Rosige Aussichten: Jai Hindley trägt in der Arena von Verona das Siegershirt Foto: Fabio Ferrari/LaPresse/ap

Mehr als eine Dekade arbeitete der Rennstall daran. Als 2010 der bis dato unbekannte Ex-Radfahrer Ralph Denk das Continental-Team NetApp aufmachte und bekanntgab, in die Weltelite vordringen zu wollen, erntete er meist mitleidiges Schmunzeln. Deutsche Sponsoren waren nach den Dopingaffären um Telekom und Gerolsteiner für den Radsport kaum noch zu gewinnen. Ein großer Rennstall schien nicht finanzierbar. Denk hielt aber durch, baute sein Team nach und nach auf. Er hielt auch bewährten Kräften die Treue. Cesare Benedetti, bereits 2010 im Kader, war in diesem Jahr beseelt lächelnder Road Captain beim so erfolgreichen Giro-Unternehmen.

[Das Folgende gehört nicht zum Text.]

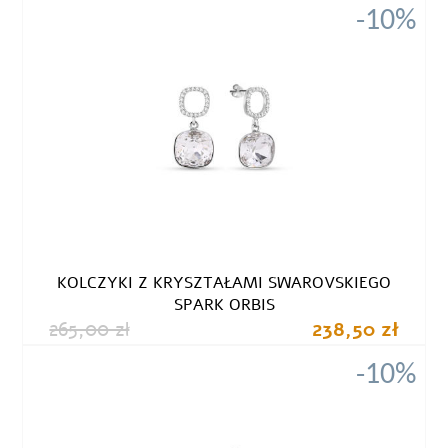
-10%
KOLCZYKI Z KRYSZTAŁAMI SWAROVSKIEGO
SPARK ORBIS
265,00 zł
238,50 zł
-10%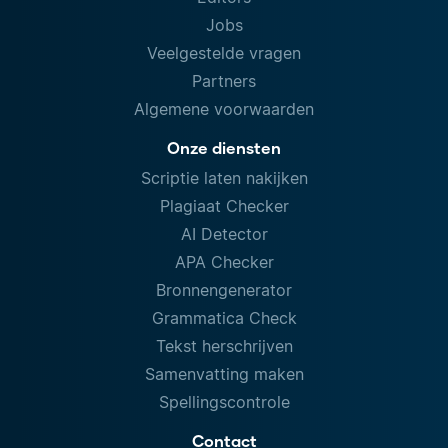
Jobs
Veelgestelde vragen
Partners
Algemene voorwaarden
Onze diensten
Scriptie laten nakijken
Plagiaat Checker
AI Detector
APA Checker
Bronnengenerator
Grammatica Check
Tekst herschrijven
Samenvatting maken
Spellingscontrole
Contact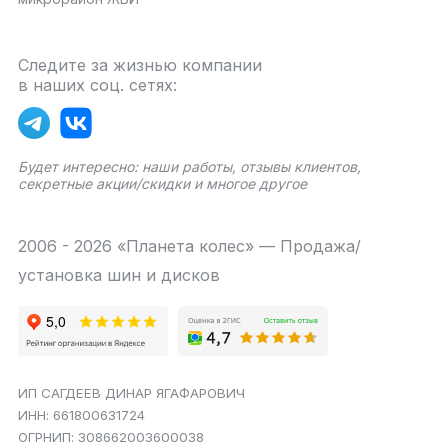
Следите за жизнью компании
в наших соц. сетях:
Будет интересно: наши работы, отзывы клиентов,
секретные акции/скидки и многое другое
2006 - 2026 «Планета колес» — Продажа/
установка шин и дисков
ИП САГДЕЕВ ДИНАР ЯГАФАРОВИЧ
ИНН: 661800631724
ОГРНИП: 308662003600038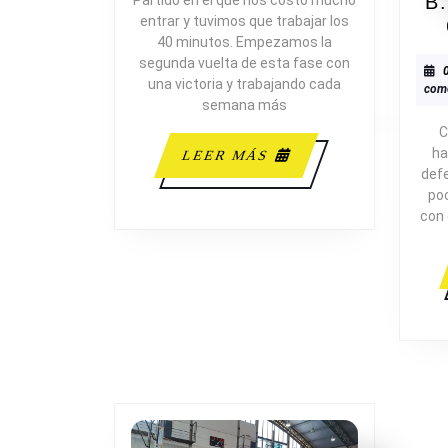
B
entrar y tuvimos que trabajar los
40 minutos. Empezamos la
segunda vuelta de esta fase con
una victoria y trabajando cada
come
semana más
C
ha
LEER
LEER MÁS
def
MÁS
po
con 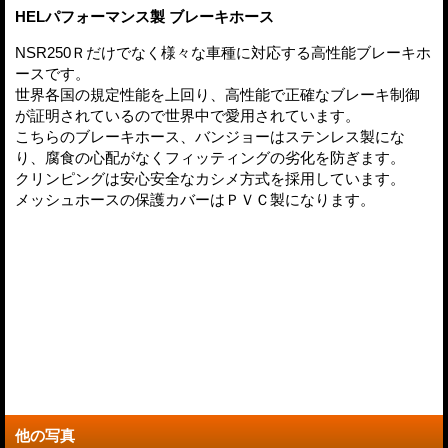
HELパフォーマンス
製 ブレーキホース
NSR250Ｒだけでなく様々な車種に対応する高性能ブレーキホ
ースです。
世界各国の規定性能を上回り、
高性能で正確なブレーキ制御
が証明されているので
世界中で愛用されています。
こちらのブレーキホース、バンジョーはステンレス製にな
り、
腐食の心配がなくフィッティングの劣化を防ぎます。
クリンピングは安心安全なカシメ方式を採用しています。
メッシュホースの保護カバーはＰＶＣ製になります。
他の写真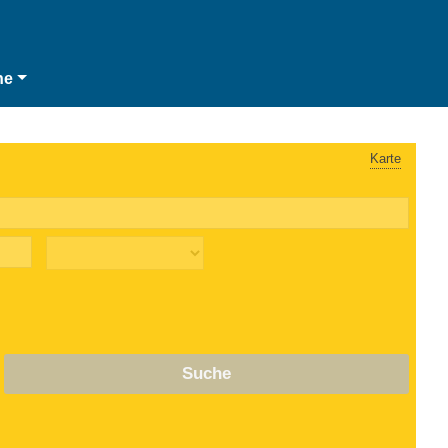
he
Karte
Suche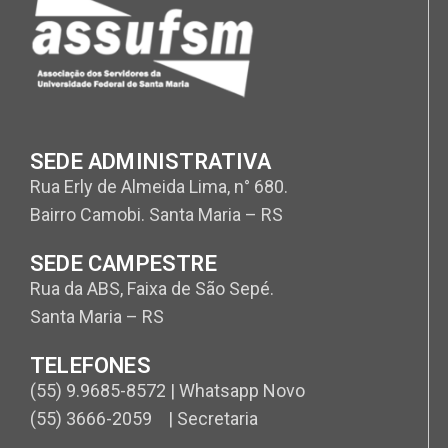
SEDE ADMINISTRATIVA
Rua Erly de Almeida Lima, n° 680.
Bairro Camobi. Santa Maria – RS
SEDE CAMPESTRE
Rua da ABS, Faixa de São Sepé.
Santa Maria – RS
TELEFONES
(55) 9.9685-8572 | Whatsapp Novo
(55) 3666-2059 | Secretaria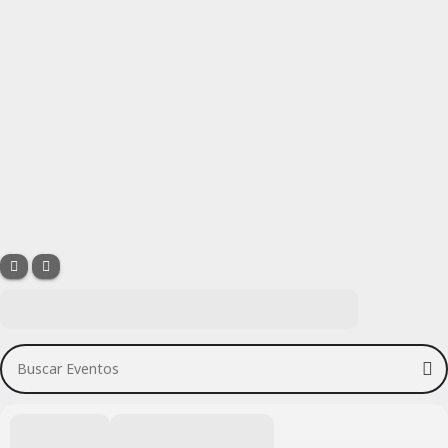
Buscar Eventos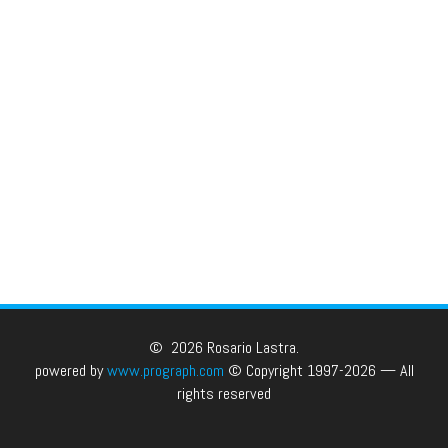
© 2026 Rosario Lastra.
powered by
www.prograph.com
© Copyright 1997-2026 — All
rights reserved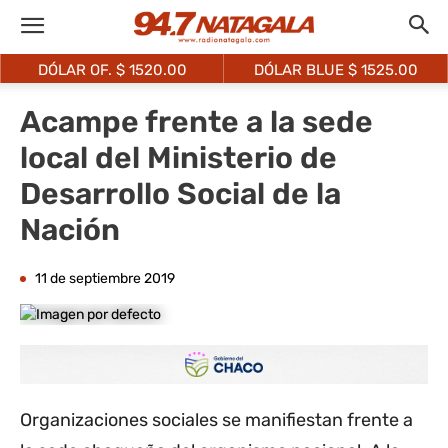
DÓLAR OF. $
1520.00
DÓLAR BLUE $
1525.00
Acampe frente a la sede
local del Ministerio de
Desarrollo Social de la
Nación
11 de septiembre 2019
Organizaciones sociales se manifiestan frente a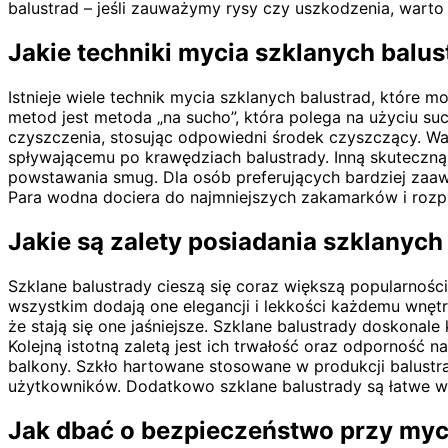
balustrad – jeśli zauważymy rysy czy uszkodzenia, wart
Jakie techniki mycia szklanych balus
Istnieje wiele technik mycia szklanych balustrad, które
metod jest metoda „na sucho”, która polega na użyciu su
czyszczenia, stosując odpowiedni środek czyszczący. Waż
spływającemu po krawędziach balustrady. Inną skuteczną
powstawania smug. Dla osób preferujących bardziej zaaw
Para wodna dociera do najmniejszych zakamarków i rozp
Jakie są zalety posiadania szklanyc
Szklane balustrady cieszą się coraz większą popularnoś
wszystkim dodają one elegancji i lekkości każdemu wnętr
że stają się one jaśniejsze. Szklane balustrady doskonal
Kolejną istotną zaletą jest ich trwałość oraz odporność 
balkony. Szkło hartowane stosowane w produkcji balustr
użytkowników. Dodatkowo szklane balustrady są łatwe w u
Jak dbać o bezpieczeństwo przy myc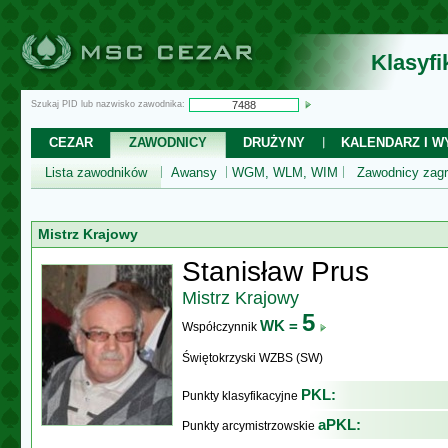
Klasyf
Szukaj PID lub nazwisko zawodnika:
CEZAR
ZAWODNICY
DRUŻYNY
KALENDARZ I WY
Lista zawodników
Awansy
WGM, WLM, WIM
Zawodnicy zagr
Mistrz Krajowy
Stanisław Prus
Mistrz Krajowy
5
WK =
Współczynnik
Świętokrzyski WZBS (SW)
PKL:
Punkty klasyfikacyjne
aPKL:
Punkty arcymistrzowskie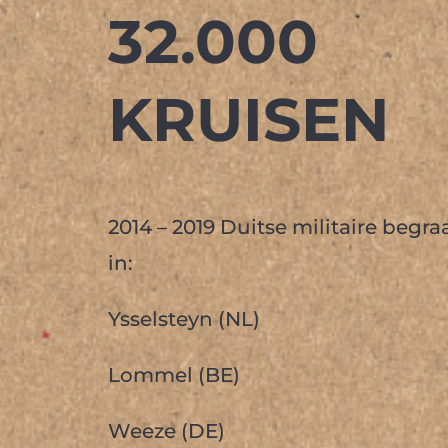
32.000
KRUISEN
2014 – 2019 Duitse militaire begra
in:
Ysselsteyn (NL)
Lommel (BE)
Weeze (DE)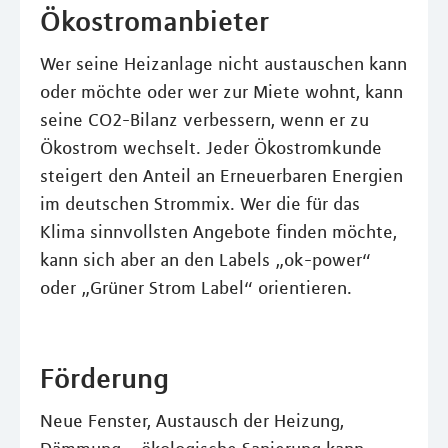
Ökostromanbieter
Wer seine Heizanlage nicht austauschen kann
oder möchte oder wer zur Miete wohnt, kann
seine CO2-Bilanz verbessern, wenn er zu
Ökostrom wechselt. Jeder Ökostromkunde
steigert den Anteil an Erneuerbaren Energien
im deutschen Strommix. Wer die für das
Klima sinnvollsten Angebote finden möchte,
kann sich aber an den Labels „ok-power“
oder „Grüner Strom Label“ orientieren.
Förderung
Neue Fenster, Austausch der Heizung,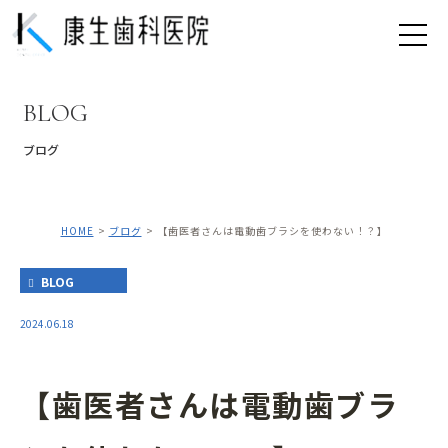
BLOG
ブログ
HOME
ブログ
【歯医者さんは電動歯ブラシを使わない！？】
BLOG
2024.06.18
【歯医者さんは電動歯ブラ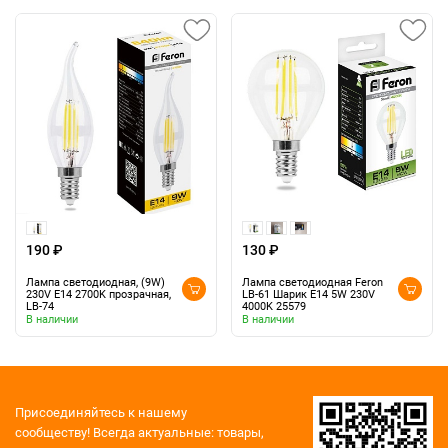
190 ₽
130 ₽
Лампа светодиодная, (9W)
Лампа светодиодная Feron
230V E14 2700K прозрачная,
LB-61 Шарик E14 5W 230V
LB-74
4000K 25579
В наличии
В наличии
Присоединяйтесь к нашему
сообществу!
Всегда актуальные: товары,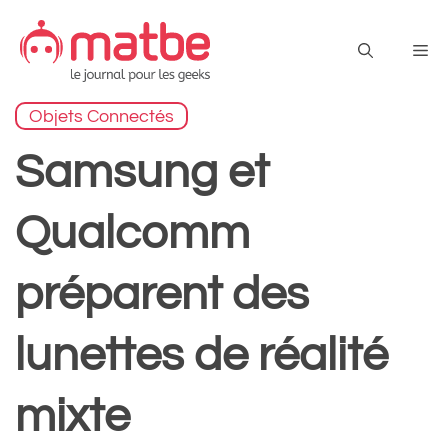
Aller
au
Me
contenu
Objets Connectés
Samsung et
Qualcomm
préparent des
lunettes de réalité
mixte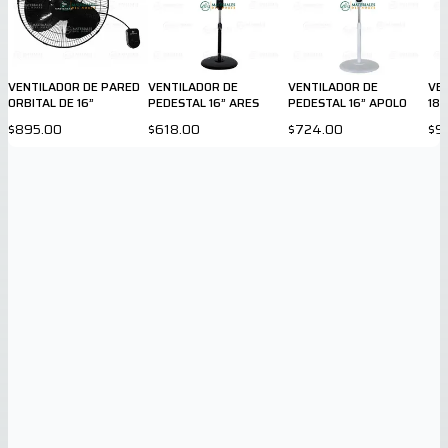
VENTILADOR DE PARED
VENTILADOR DE
VENTILADOR DE
VE
ORBITAL DE 16”
PEDESTAL 16” ARES
PEDESTAL 16” APOLO
18
$895.00
$618.00
$724.00
$9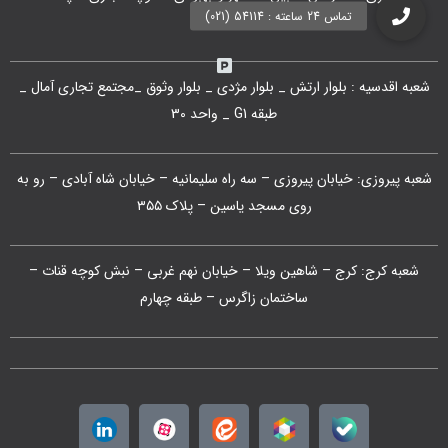
طبقه همکف
شعبه اقدسیه : بلوار ارتش _ بلوار مژدی _ بلوار وثوق _مجتمع تجاری آمال _
طبقه G1 _ واحد 30
شعبه پیروزی: خیابان پیروزی – سه راه سلیمانیه – خیابان شاه آبادی – رو به
روی مسجد یاسین – پلاک ۳۵۵
شعبه کرج: کرج – شاهین ویلا – خیابان نهم غربی – نبش کوچه قنات –
ساختمان زاگرس – طبقه چهارم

Benedetti hat alle Phasen mitgemacht. Den ersten Giro-Start 2012, damals mit einer Wildcard und einem geliehenen Camper, der putzig klein aussah neben den Luxusgefährten der anderen Teams. NetApp spielte damals in der Gesamtwertung keine Rolle. Mehr als zwei Stunden mehr als der damalige Gesamtsieger Ryder Hesjedal brauchte der beste NetApp-Profi, der Tscheche Jan Barta. Bartas Landsmann Leopold König sorgte in den Jahren darauf für Top-10-Resulte im Gesamtklassement von Tour, Giro und Vuelta. Hier auch einmal zu gewinnen, war schon damals der Traum von Denk.

Den nächsten Entwicklungsschritt vollzog der Rennstall 2017. Erstmals war der Dunstabzugshaubenbauer Bora Titelsponsor, und Peter Sagan wurde verpflichtet. Der Slowake war der Strahlemann des Radsports, Dauerweltmeister, Abonnent auf das Grüne Trikot bei der Tour de France und Klassikerjäger. Mit ihm reifte das Team, andere Siegfahrer kamen, die sportlichen Leiter gewannen an Erfahrung und Selbstvertrauen.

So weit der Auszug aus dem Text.